Coming to Britain as a child hadn’t been easy. Some people, he’d learned over the years, had long memories, especially when they’d lost loved ones. And when your father was instrumental in expediting their dispatch to the next life, it was even more difficult to find a friendly face at school, and later university. Ian often felt he was the only unwelcome foreigner at school. It wasn’t until Oxford, where he met Luchino Antonio Francesco Gualtiero, the Conte di Loretto, Lucky to all who knew him, that he’d found a kindred spirit. His new friend was just as much an outsider because of his swarthy, Mediterranean appearance as Ian was for his American blood. It was in that atmosphere, that he and Lucky had become fast friends and immediately after university, business partners.
Now, at age twenty-five, Ian had the entire world before him. And no place to call home except this ship. He wasn’t British because he was born in America, but no longer American because nothing remained there for him, hadn’t since his father died twelve years earlier, when Ian was thirteen. The last time Ian saw his father, Ian had been twelve years old and forced to board a ship to England to live with the grandfather and two aunts who would see to his proper education and preparation for him to take his place in society as his grandfather’s heir. It had been something he’d fought against with all of his little boy might, to no avail.
Opening the cabinet, he remembered the cedar lining still needed replacing as he took out his good clothing. Repairs inside his cabin had been low in priority during the renovations, but now as he looked over his best trousers to make sure they weren’t moth-eaten or torn, he decided it needed to get moved up on the list. He checked the coat and linen shirt for tiny holes, saw none, and smiled. Lifting the only waistcoat he owned, he noticed the stitching at the edge of the wool where it met the satin was coming apart, but knew it would remain hidden by the coat.

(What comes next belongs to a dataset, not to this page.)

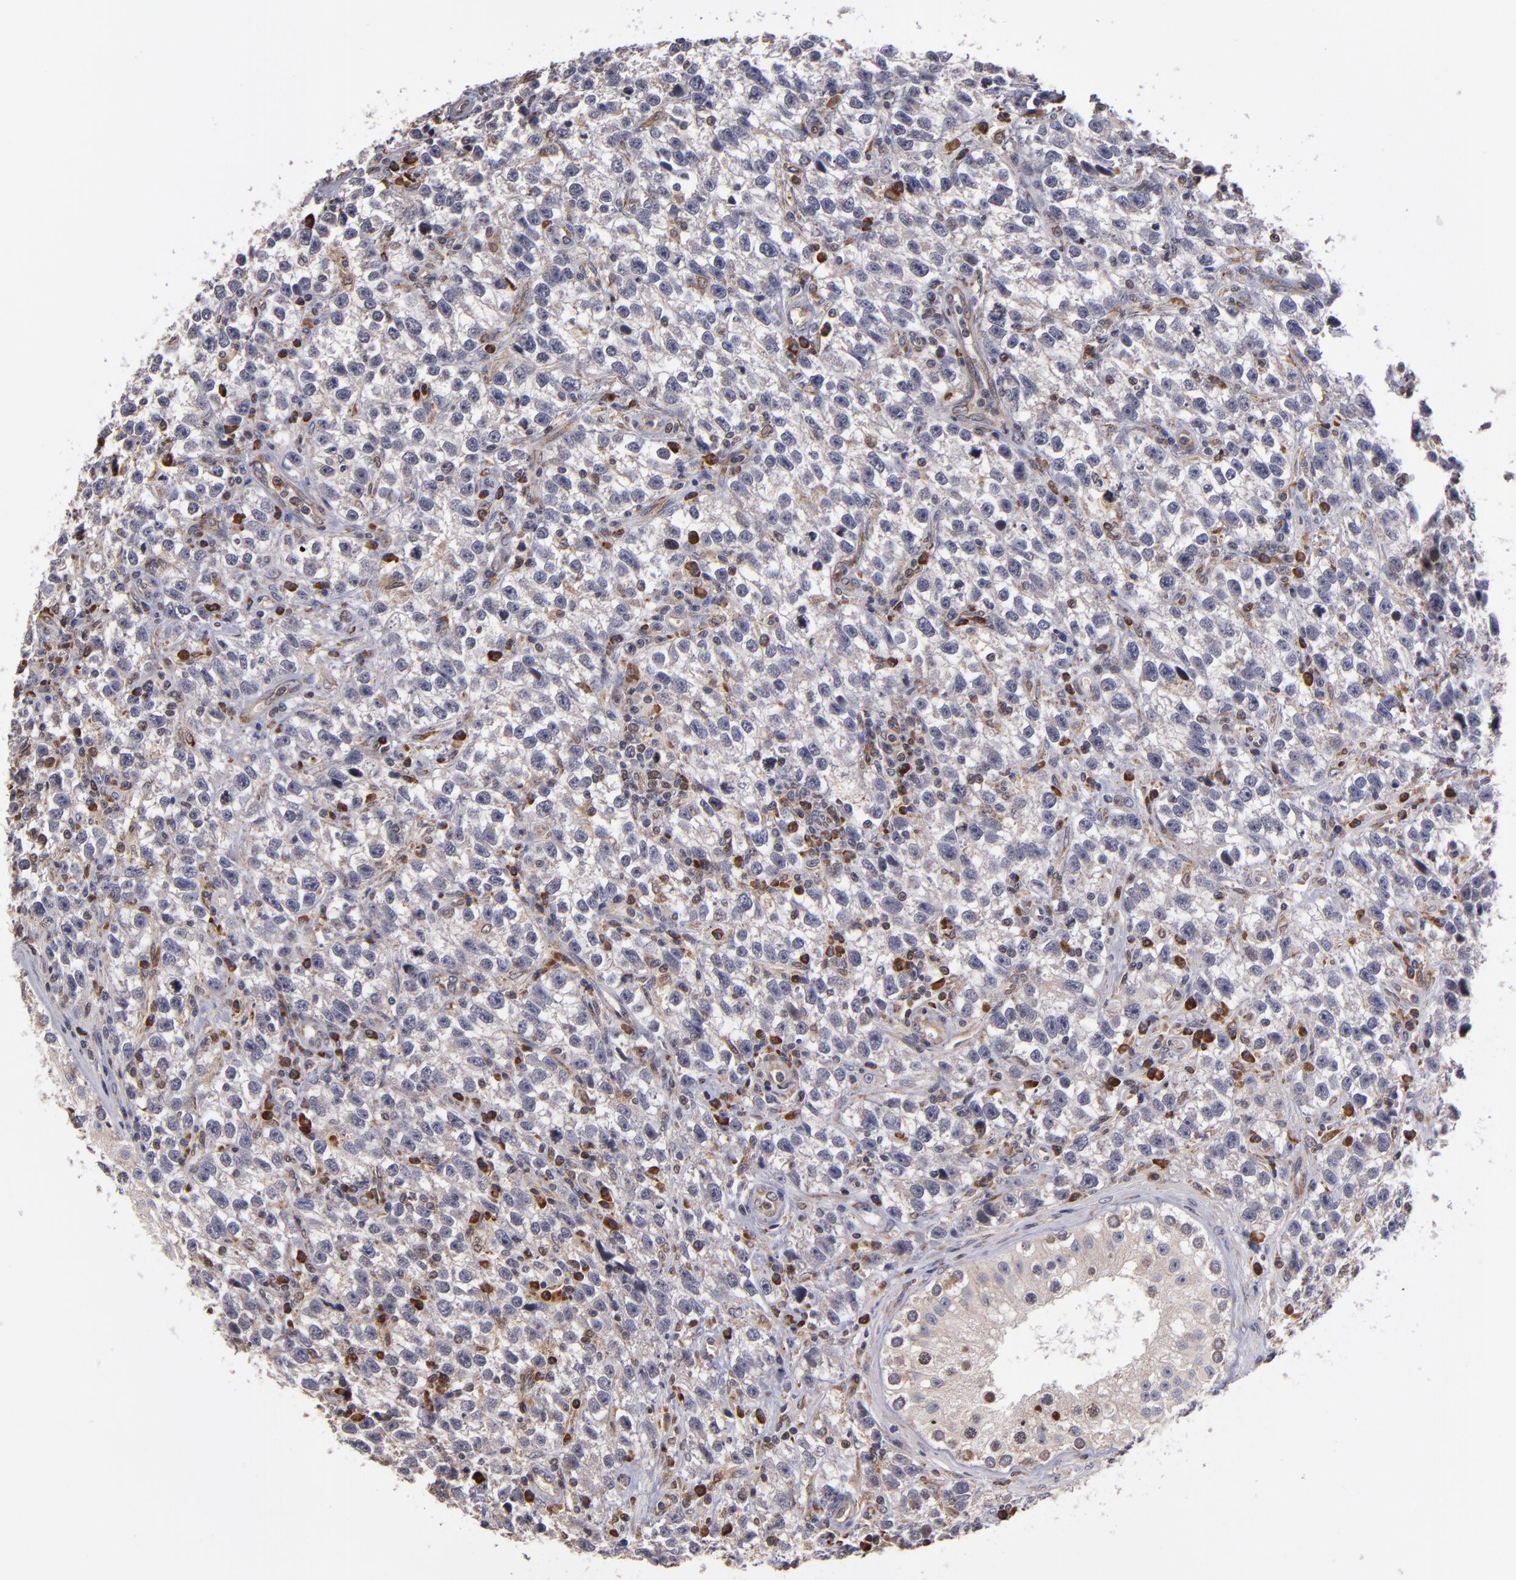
{"staining": {"intensity": "weak", "quantity": "<25%", "location": "cytoplasmic/membranous"}, "tissue": "testis cancer", "cell_type": "Tumor cells", "image_type": "cancer", "snomed": [{"axis": "morphology", "description": "Seminoma, NOS"}, {"axis": "topography", "description": "Testis"}], "caption": "There is no significant staining in tumor cells of testis cancer (seminoma).", "gene": "CASP1", "patient": {"sex": "male", "age": 38}}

If he ever did take his place in society, he would need to pay more attention to his dress. Ian owed it to his father’s sisters not to be an embarrassment to them when he did, especially after all they’d done for him over the years, from taking him in when his father sent him over for his formal education to sponsoring his entrée into society. Events like this dinner with Lucky’s family were sure to become more common as they became more successful. He had to think of tonight as an opportunity to polish his manners and become more accustomed with the world he’d not been born to but now found himself a reluctant part of.
Success would make his aunts, two dear old ladies he adored, proud. Until then, he had to stop wasting time worrying over his grandfather’s hatred.

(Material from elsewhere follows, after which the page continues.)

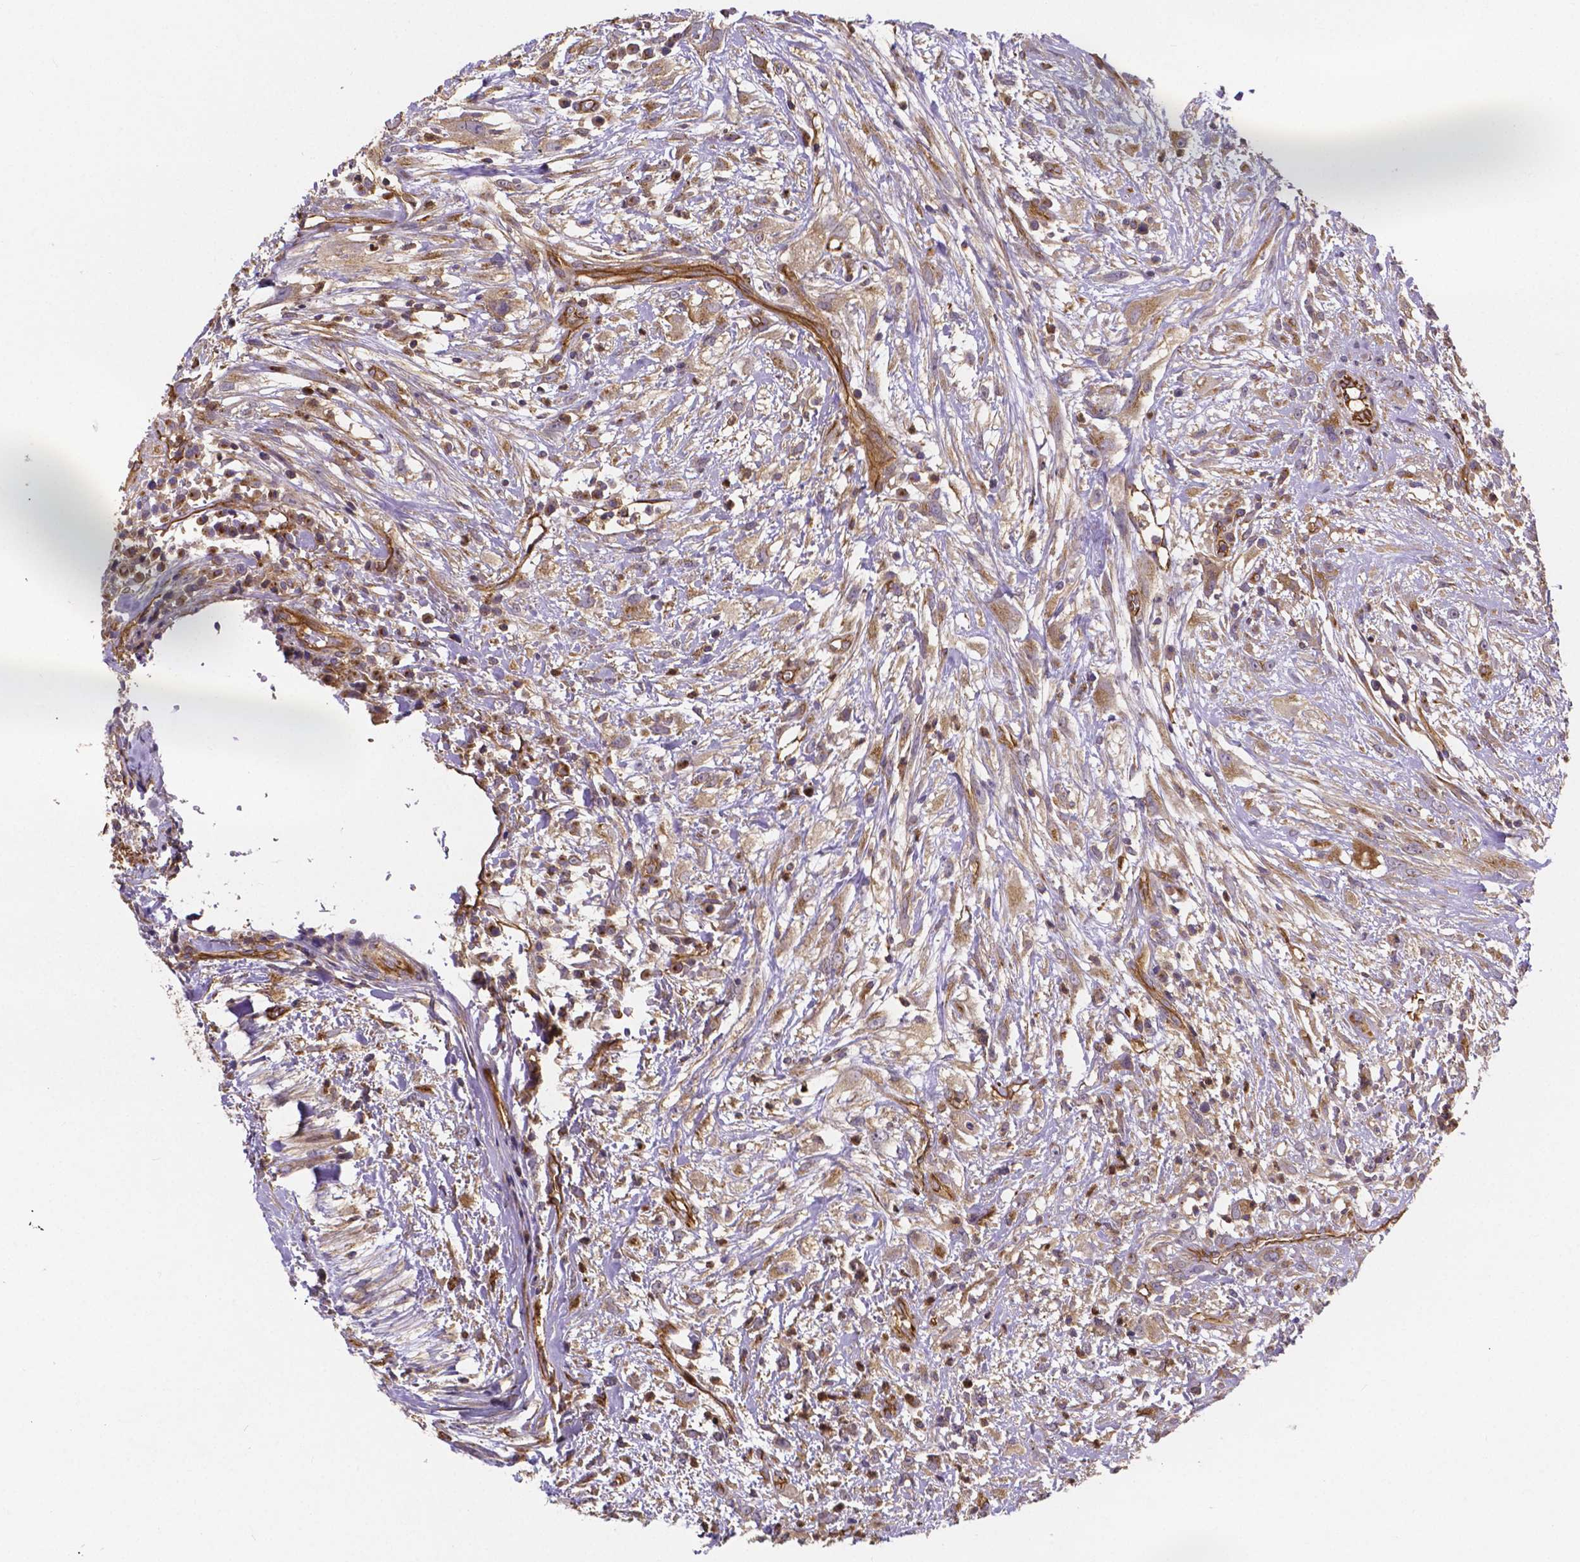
{"staining": {"intensity": "moderate", "quantity": ">75%", "location": "cytoplasmic/membranous"}, "tissue": "head and neck cancer", "cell_type": "Tumor cells", "image_type": "cancer", "snomed": [{"axis": "morphology", "description": "Squamous cell carcinoma, NOS"}, {"axis": "topography", "description": "Head-Neck"}], "caption": "A brown stain highlights moderate cytoplasmic/membranous staining of a protein in head and neck cancer tumor cells.", "gene": "CLINT1", "patient": {"sex": "male", "age": 65}}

Lady Sarah Eileen Halden dropped her gaze as her brothers discussed the upcoming race, lest they see the delight in her eyes while her final plan started to form. The rented home in Liverpool the family had taken for the next several months was nowhere near as large or opulent as Caversham House or Haldenwood, but it had something that would serve her well this night. She’d spied it right after arriving and looking over her temporary bedroom. She had a balcony that was a mere ten or twelve feet above ground. Sarah could quite easily climb over the railing and ease herself down. The drop, after lowering herself as much as possible, wouldn’t be much more than the jump from her favorite tree at home.
She saw it as a sign that she was meant to go with Lucky on this race.